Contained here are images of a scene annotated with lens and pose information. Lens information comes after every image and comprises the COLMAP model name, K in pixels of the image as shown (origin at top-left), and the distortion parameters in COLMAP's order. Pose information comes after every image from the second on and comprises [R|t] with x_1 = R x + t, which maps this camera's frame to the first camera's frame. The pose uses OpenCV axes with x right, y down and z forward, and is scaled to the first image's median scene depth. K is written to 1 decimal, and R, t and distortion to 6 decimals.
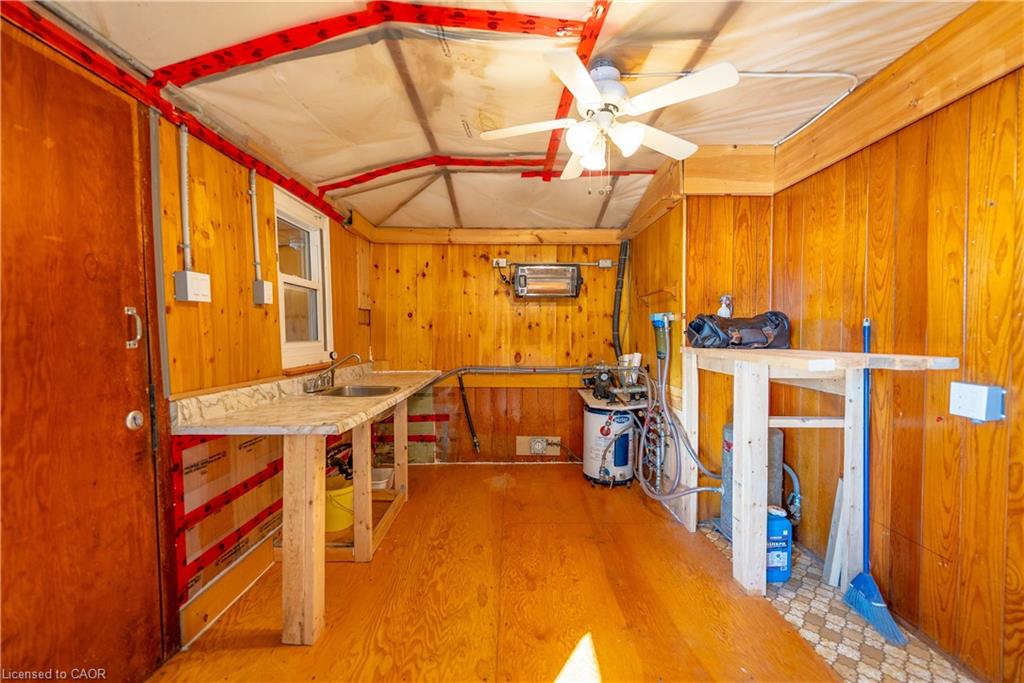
lens RADIAL K [[418.1, 0, 511.9], [0, 418.1, 344.3], [0, 0, 1]] dist [0.000081, -0.000205]
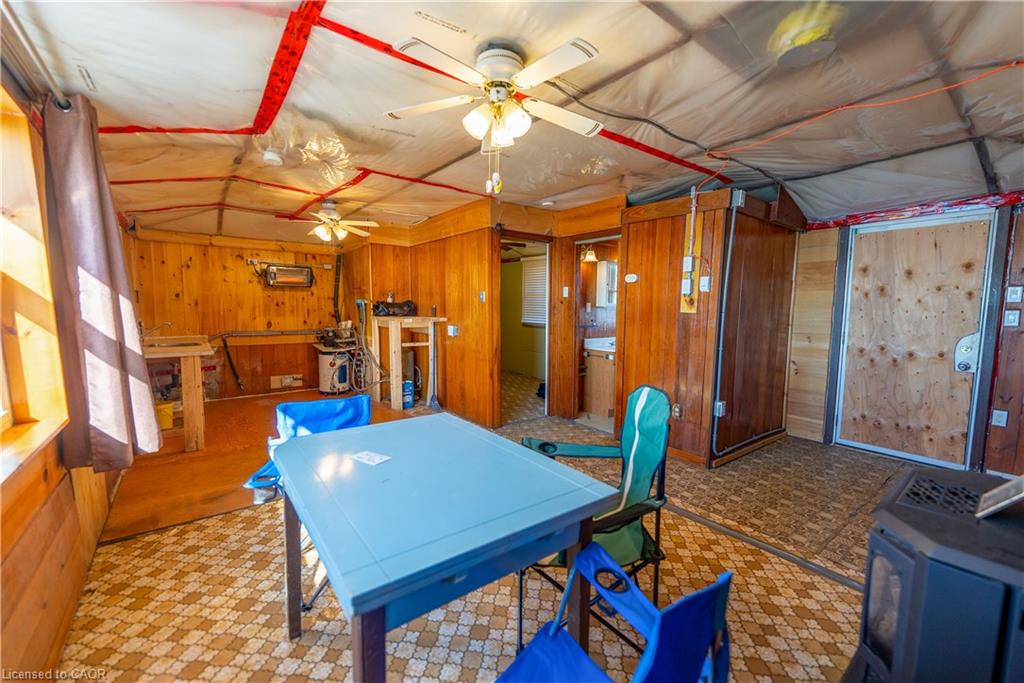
lens RADIAL K [[418.1, 0, 511.9], [0, 418.1, 344.3], [0, 0, 1]] dist [0.000081, -0.000205]
pose [[0.794324, -0.049574, 0.605469, -0.348894], [0.011025, 0.997677, 0.067222, 0.015676], [-0.607395, -0.046720, 0.793025, -1.247464]]
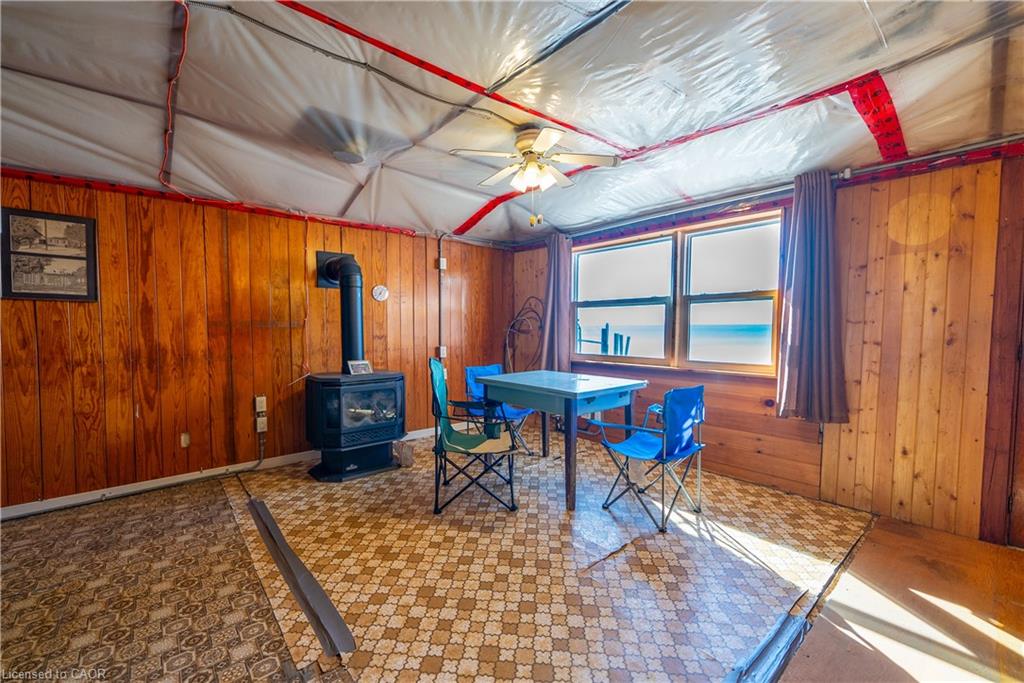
lens RADIAL K [[418.1, 0, 511.9], [0, 418.1, 344.3], [0, 0, 1]] dist [0.000081, -0.000205]
pose [[-0.762237, 0.028525, -0.646669, 0.919203], [-0.021818, 0.997329, 0.069709, 0.019129], [0.646930, 0.067244, -0.759579, 0.270342]]
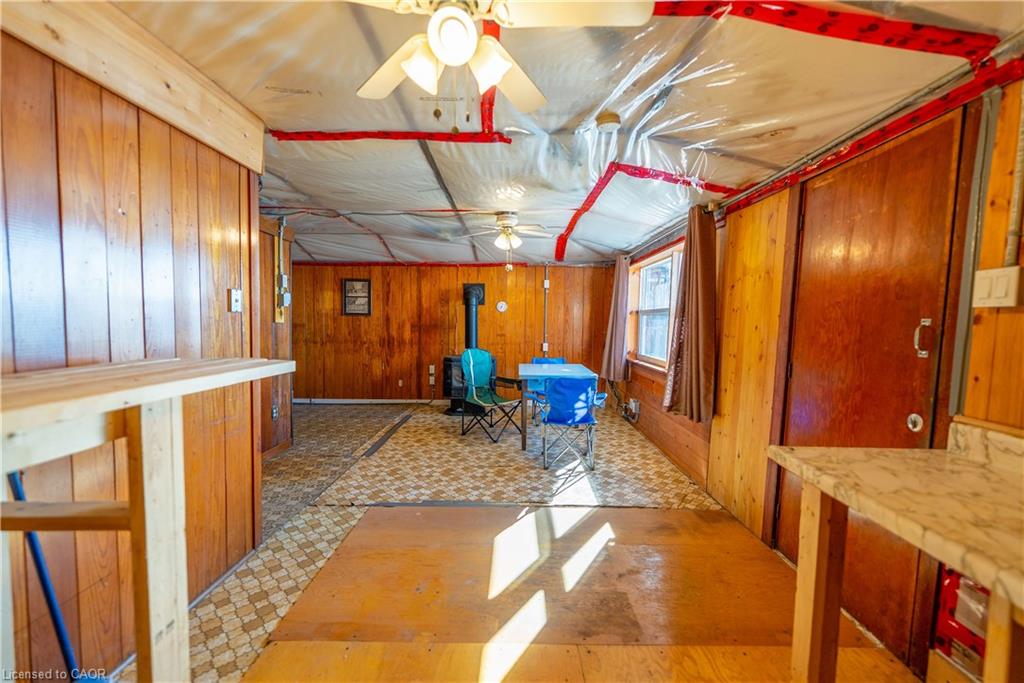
lens RADIAL K [[418.1, 0, 511.9], [0, 418.1, 344.3], [0, 0, 1]] dist [0.000081, -0.000205]
pose [[-0.999872, -0.011384, 0.011260, 0.087113], [-0.010300, 0.995702, 0.092039, -0.069789], [-0.012259, 0.091911, -0.995692, 1.299508]]
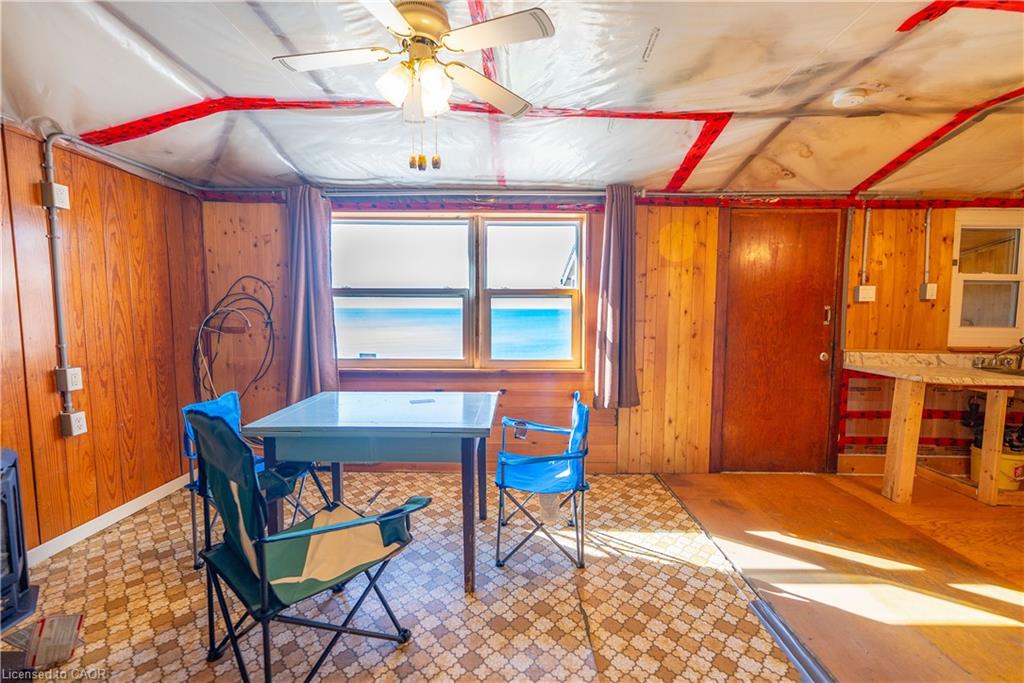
lens RADIAL K [[418.1, 0, 511.9], [0, 418.1, 344.3], [0, 0, 1]] dist [0.000081, -0.000205]
pose [[-0.010920, 0.081272, -0.996632, 0.838765], [-0.040096, 0.995854, 0.081648, -0.000230], [0.999136, 0.040852, -0.007616, -0.410260]]
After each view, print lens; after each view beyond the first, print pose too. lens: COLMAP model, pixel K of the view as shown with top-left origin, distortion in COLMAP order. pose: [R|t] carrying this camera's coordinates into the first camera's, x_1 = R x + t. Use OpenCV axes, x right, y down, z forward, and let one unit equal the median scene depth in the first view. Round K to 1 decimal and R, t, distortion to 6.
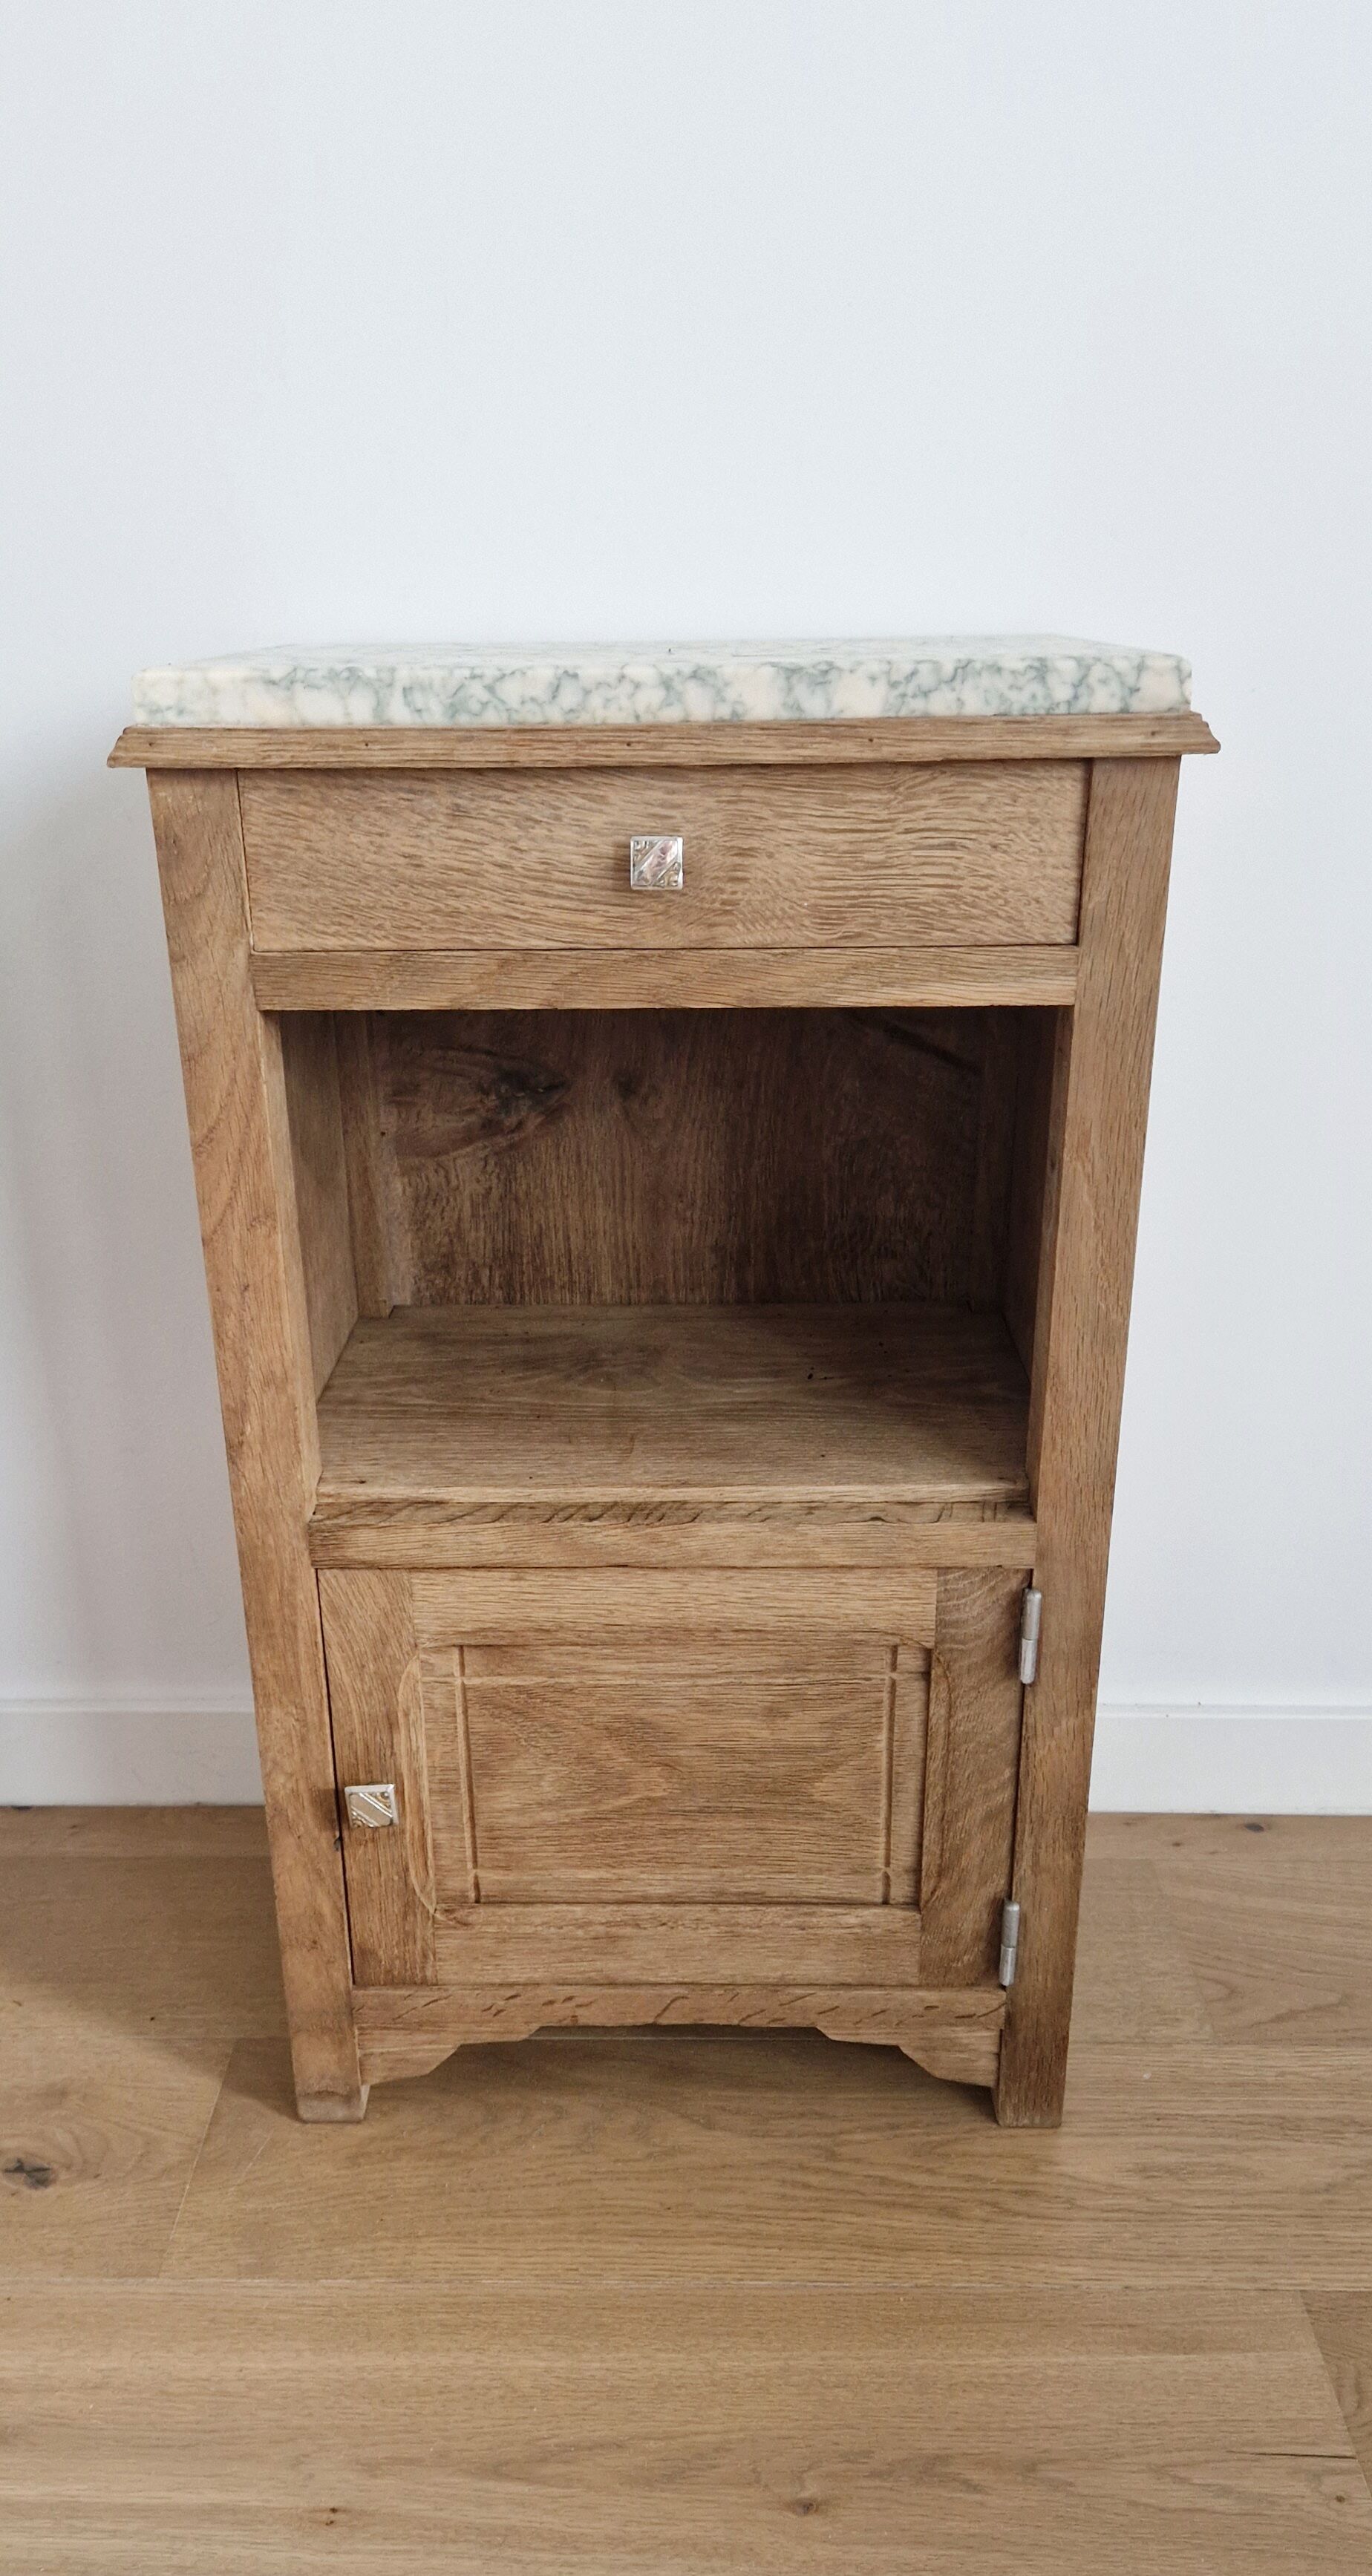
● ● ● ● ● ● ●
An exact repeat of all the data is required, pictures excluded.

Contained here are images of a scene annotated with lens and pose information. Lens information comes after every image and comprises the COLMAP model name, K in pixels of the image as shown (origin at top-left), and the distortion parameters in COLMAP's order. Pose information comes after every image from the second on and comprises [R|t] with x_1 = R x + t, which maps this camera's frame to the first camera's frame. The pose uses OpenCV axes with x right, y down and z forward, and is scaled to the first image's median scene depth. K is written to 1 decimal, and R, t and distortion to 6 decimals.
lens RADIAL K [[418.1, 0, 511.9], [0, 418.1, 344.3], [0, 0, 1]] dist [0.000081, -0.000205]
lens RADIAL K [[418.1, 0, 511.9], [0, 418.1, 344.3], [0, 0, 1]] dist [0.000081, -0.000205]
pose [[0.794324, -0.049574, 0.605469, -0.348894], [0.011025, 0.997677, 0.067222, 0.015676], [-0.607395, -0.046720, 0.793025, -1.247464]]
lens RADIAL K [[418.1, 0, 511.9], [0, 418.1, 344.3], [0, 0, 1]] dist [0.000081, -0.000205]
pose [[-0.762237, 0.028525, -0.646669, 0.919203], [-0.021818, 0.997329, 0.069709, 0.019129], [0.646930, 0.067244, -0.759579, 0.270342]]
lens RADIAL K [[418.1, 0, 511.9], [0, 418.1, 344.3], [0, 0, 1]] dist [0.000081, -0.000205]
pose [[-0.999872, -0.011384, 0.011260, 0.087113], [-0.010300, 0.995702, 0.092039, -0.069789], [-0.012259, 0.091911, -0.995692, 1.299508]]
lens RADIAL K [[418.1, 0, 511.9], [0, 418.1, 344.3], [0, 0, 1]] dist [0.000081, -0.000205]
pose [[-0.010920, 0.081272, -0.996632, 0.838765], [-0.040096, 0.995854, 0.081648, -0.000230], [0.999136, 0.040852, -0.007616, -0.410260]]
After each view, print lens; after each view beyond the first, print pose too. lens: COLMAP model, pixel K of the view as shown with top-left origin, distortion in COLMAP order. pose: [R|t] carrying this camera's coordinates into the first camera's, x_1 = R x + t. Use OpenCV axes, x right, y down, z forward, and let one unit equal the median scene depth in the first view. Round K to 1 decimal and R, t, distortion to 6.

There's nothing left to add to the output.